[EXCERPTED TEXT start]

12 Comments »6th December, 2008; Category: Bird baths, Garden birds, Parrots and Lorikeets
We have a great variety of birds in our garden and on our five acre property. Some of these birds are resident breeding species, others are regular visitors while some are only occasional visitors.
Galahs are regular visitors, either flying over in flocks ranging from less than a dozen through as large as three or four hundred at a time. Sometimes one of these large flocks will land in the large tree near our driveway; their screeching can be a little noisy at times.
A few days ago the individual shown in the photo above decided to investigate our bird bath. He was very hestitant about the whole affair, and flew off wthout drinking. I’m pleased he decided to stay long enough to get a nice photo.
They really are a stunning bird, which we Aussies take for granted, until we hear an overseas birdo’s reaction to them. However, they have either been introduced here in Tassie, or had otherwise low natural numbers boosted by aviary escapees, and well-meaning locals feeding them, to the point where they have becoe quite numerous here -and quite a pest! They have taken to digging up grass roots and bulblets in our lawn, making quite a mess. I’m no great fan, just at the moment!
Thanks for stopping by yet again John.
that is such a pretty bird i have a baby galah it loves its baths and showers. i am so glad that us assie have so many lovely things can you give me some tips for careing about baby galahs so i can be better a carin g for pink (my baby galah)
Thank you for visiting my blog about Australian birds, Chloe. It is great that you love our birds too. I do not have many ideas or experience in looking after birds so I cannot really help you much.
If you go to your local bookshop or library I am sure you will find several good books on how to care for your pet.
we founf baby Galah has feathers but not sure what to feed?
Thanks for your question Marie, but I don’t have any skills in caring for orphaned birds.
You can get more information in an article I wrote here:
This article has links to many sites where you can get information and help.
[…] checking out the local birds. At several points I stopped to take some photos. The shot above of a Galah perched in a gum tree lit by the early morning sunshine is rather pleasing to the eye. It’s […]
thanks anyway i will go and have a look
pink (my baby galah) is getting a bit older than last time but she kepps bitteing everyone
Hi, we have had a Galah for twelve months and we are considering getting it a companion. Is it better have two galahs to keep each other company.

[EXCERPTED TEXT end]
[DATA PROVIDED start]

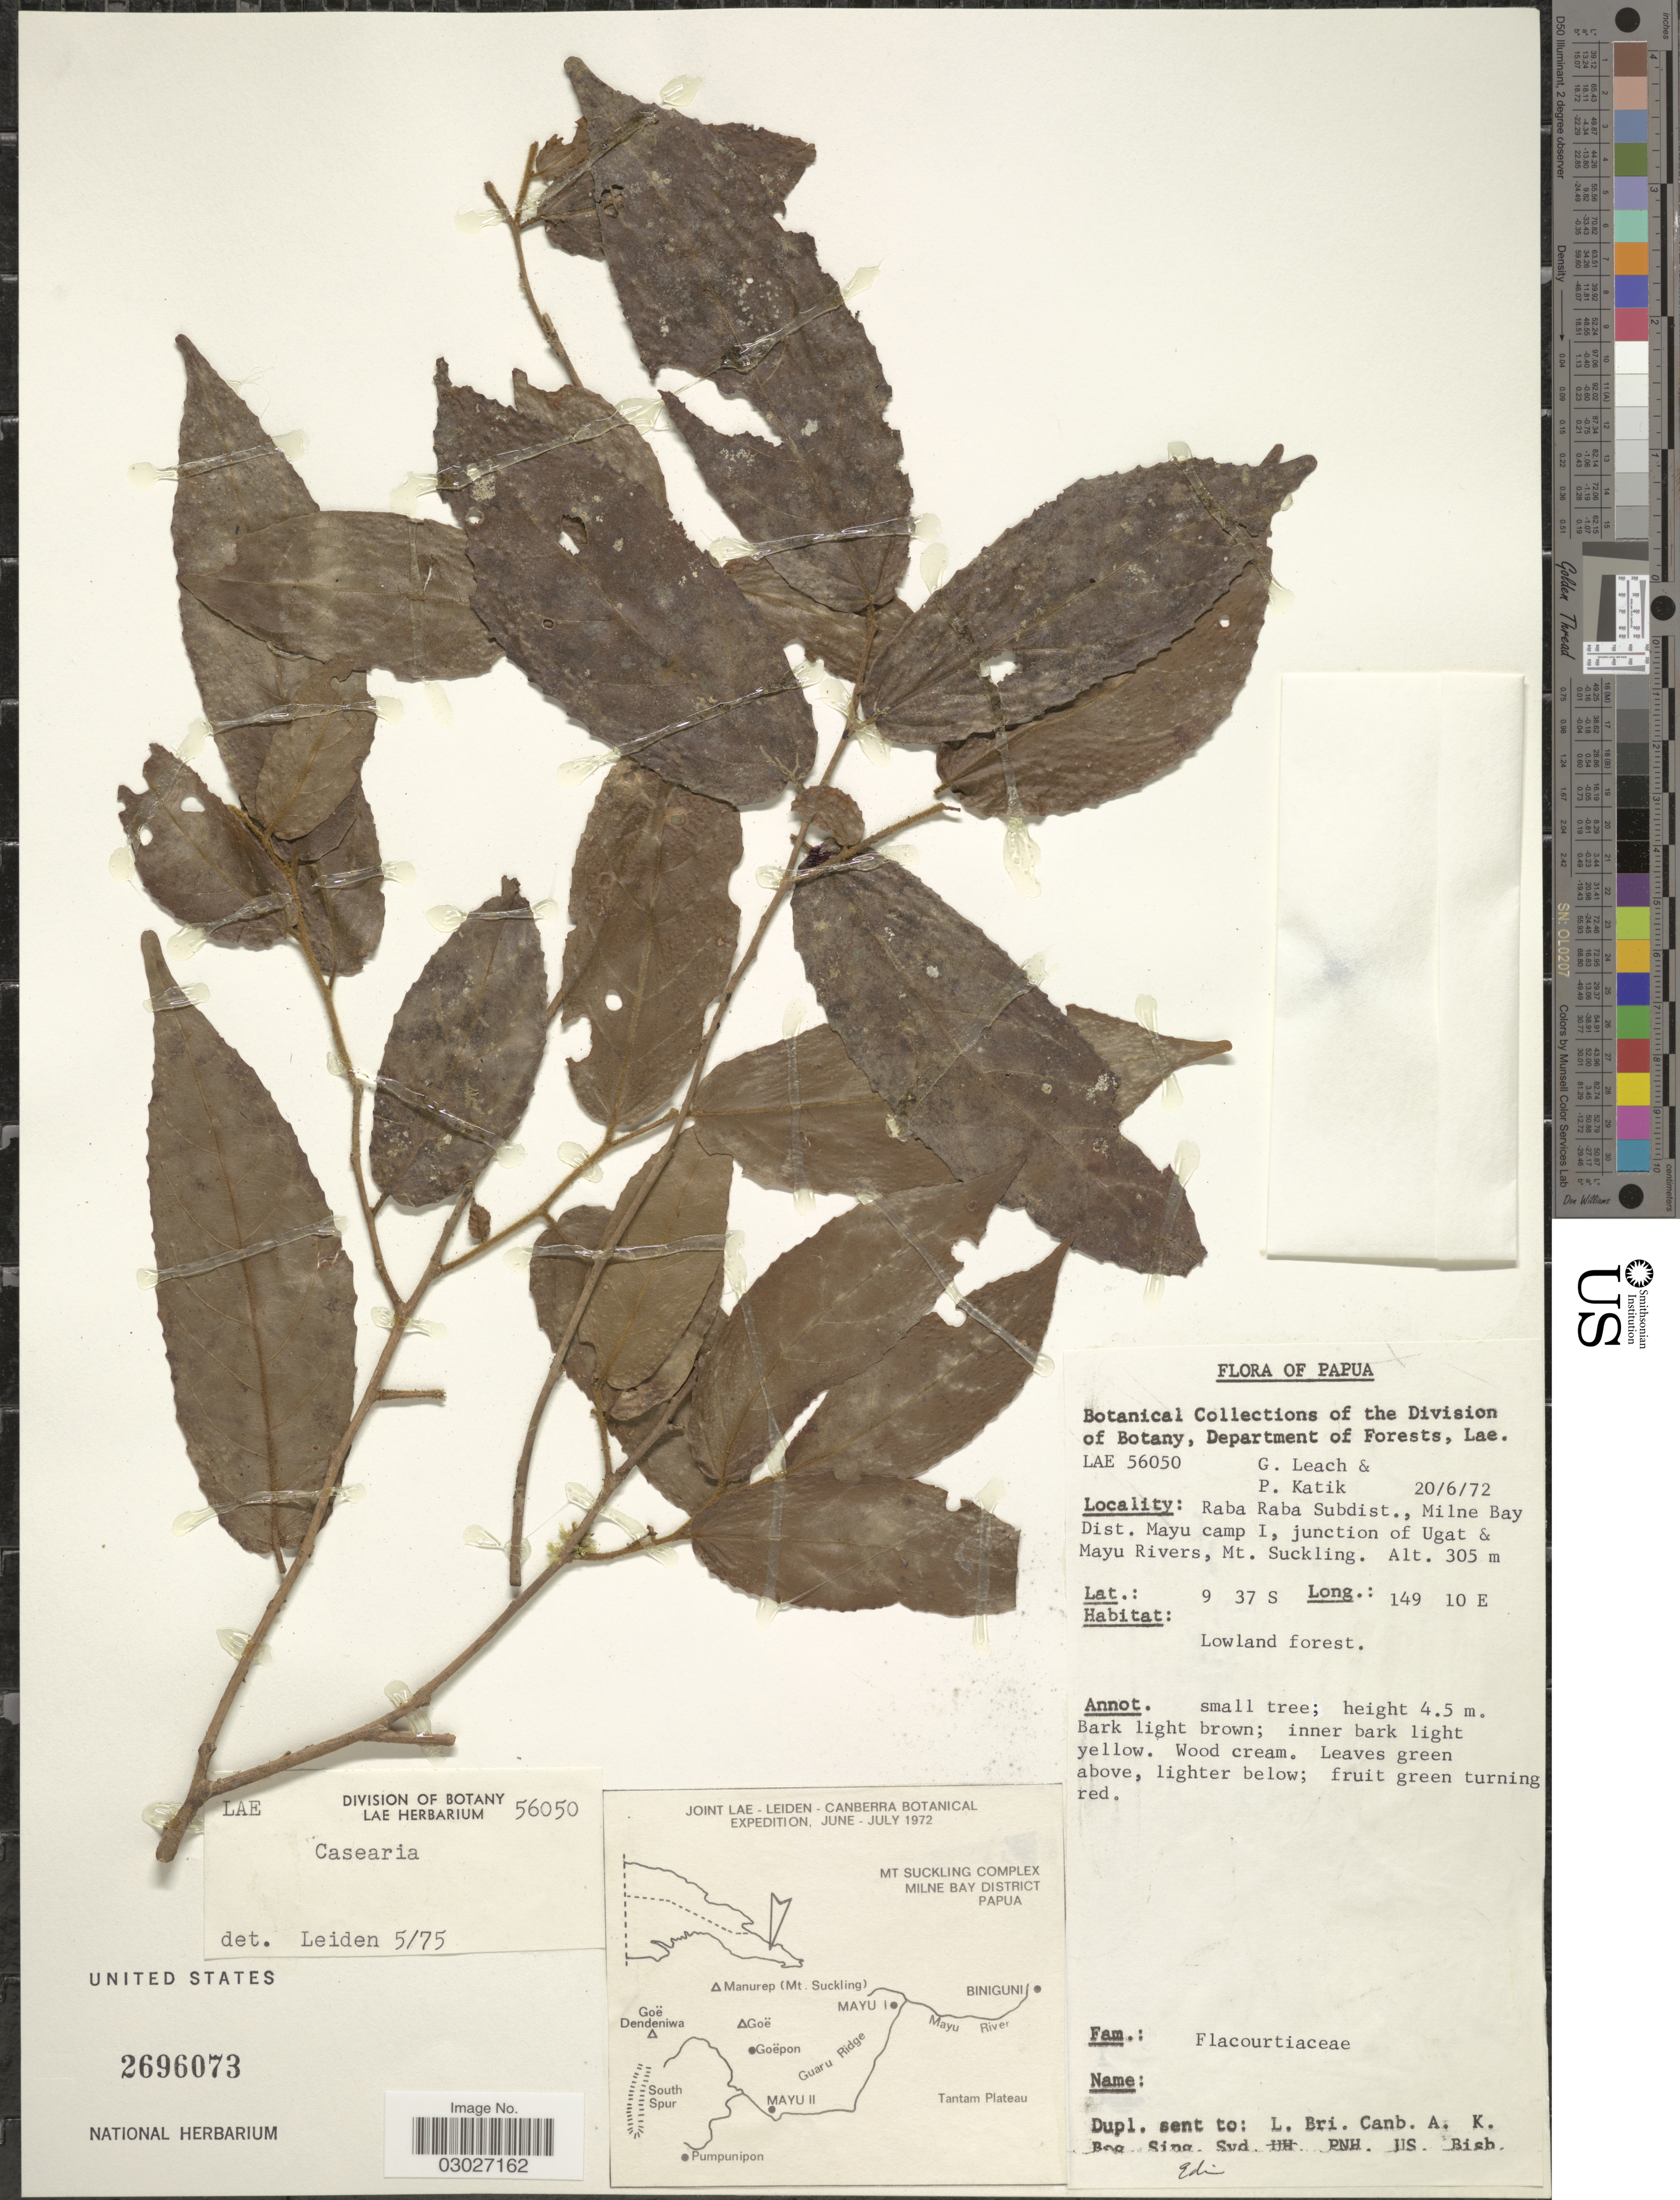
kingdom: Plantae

[DATA PROVIDED end]
[DATA PROVIDED start]

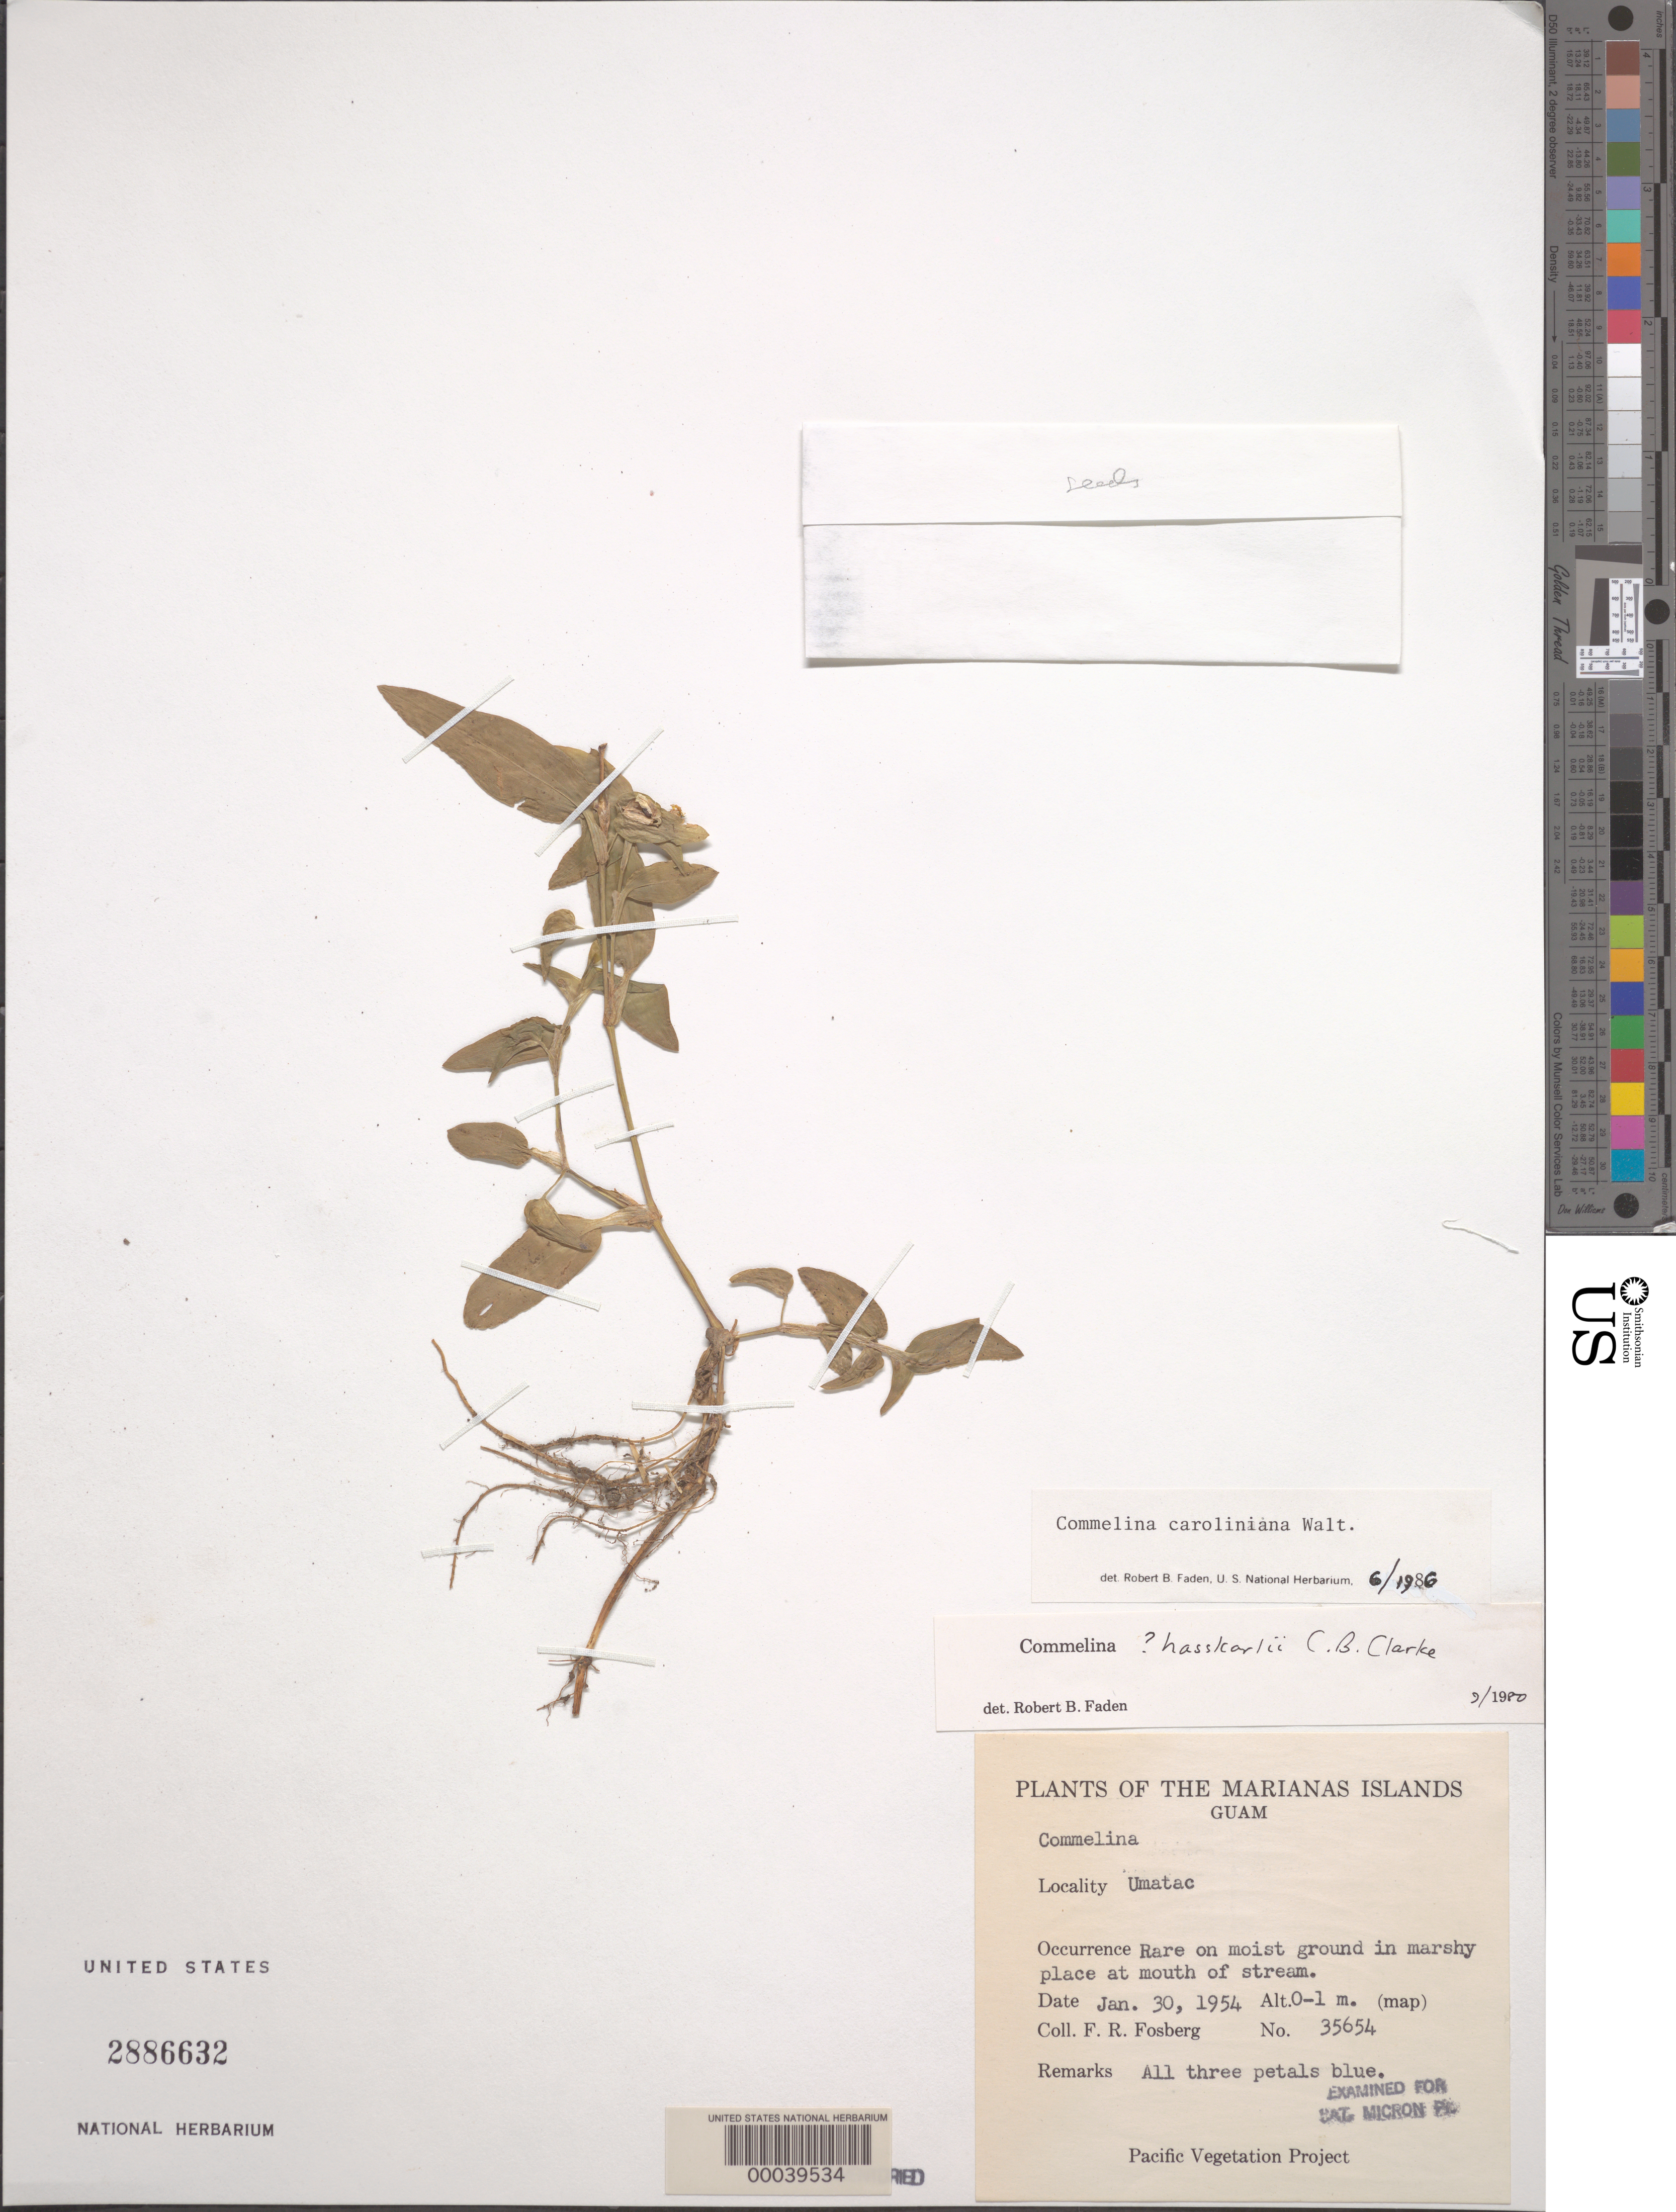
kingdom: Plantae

[DATA PROVIDED end]

(WORK TO COMPLETE)
List every category that the blog post about galahs above is filed under.

(EXERCISE ANSWER)
- Bird baths
- Garden birds
- Parrots and Lorikeets